Based on the needs he saw as a public school teacher, Annoni founded Camp Compass Academy in 1994 — an organization with the mission to introduce urban, middle and high school students to various outdoor activities including hunting and archery.

In his experience running Camp Compass Academy, he’s realized there isn’t necessarily a shortage of people in the firearms community who are willing or able to help support youth programs: the problem is their support is often contingent upon meeting rigid stipulations and requirements. The result is a failure of the support provided to meet the actual needs.

“The industry can’t tell these organizations what they need, they need to listen to what the actual needs are,” said Annoni. “Instead of saying ‘We’ll give you $5,000 but you can only use it for XYZ,’ imagine the difference it would make if they said, ‘We have $5,000 to give your organization; tell us what you need.’” 

4. Advocate

Lastly, a completely free way for those in the firearms community to help grow youth participation in shooting sports is to simply be an advocate.

Proponents of anti-gun legislation will say they want to save lives, particularly the lives of school-aged children. What they fail to consider is how these measures, whether intentionally or not, often rob our youth of the invaluable opportunities previously mentioned. 

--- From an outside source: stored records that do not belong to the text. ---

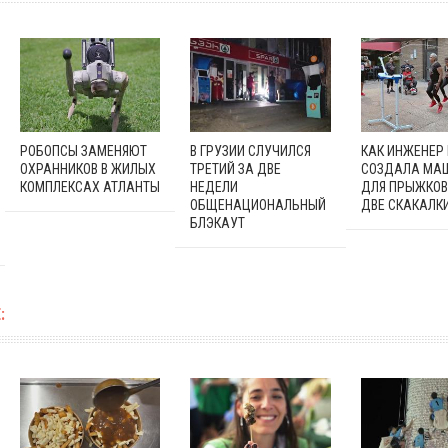
РОБОПСЫ ЗАМЕНЯЮТ
В ГРУЗИИ СЛУЧИЛСЯ
КАК ИНЖЕНЕР
ОХРАННИКОВ В ЖИЛЫХ
ТРЕТИЙ ЗА ДВЕ
СОЗДАЛА МА
КОМПЛЕКСАХ АТЛАНТЫ
НЕДЕЛИ
ДЛЯ ПРЫЖКОВ
ОБЩЕНАЦИОНАЛЬНЫЙ
ДВЕ СКАКАЛК
БЛЭКАУТ
:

For example, in May, the Oregon House of Representatives passed HB 2005. The bill contains a myriad of new firearm regulations and specifically threatens youth hunting and high school trap shooting sports by preventing minors from accessing certain commonly owned firearms, even when fully trained in gun safety, supervised by trained adults or participating in lawful and permitted hunting or sport shooting events.  

In 2022, California passed AB-2571, which targets firearms advertising to minors with provisions such as prohibiting the use of: “images or depictions of minors in advertising and marketing materials to depict the use of firearm-related products.” 

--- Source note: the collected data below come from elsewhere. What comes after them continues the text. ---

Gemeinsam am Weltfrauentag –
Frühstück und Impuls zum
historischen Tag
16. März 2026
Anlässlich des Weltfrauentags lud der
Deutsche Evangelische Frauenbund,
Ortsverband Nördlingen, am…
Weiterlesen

Each violation of the provisions carries a civil penalty of up to $25,000, which forced organizations like the California Youth Shooting Sports Association to cease operations until they could get clarity on how the bill applied to them.

As you become aware of these legislative efforts, contact your representatives to share the success stories of the children and teens who participate in shooting sports organizations. Advocacy can occur at the local level as well. Is your local high school’s archery team on the chopping block? Show up to the school board meeting to voice your support. 

The point here: your voice is as valuable as your pockets. And if we as an industry don’t collectively utilize every available avenue to support youth involvement in shooting sports, we can kiss our future goodbye. 

There’s no place like a day out in the field — as these smiling Camp Compass
students can attest to.

The Wichita Clay Dusters clay target team was established by Pass It On
— Outdoors to give more youth the opportunity to participate in
shooting sports who do not have a team at their school.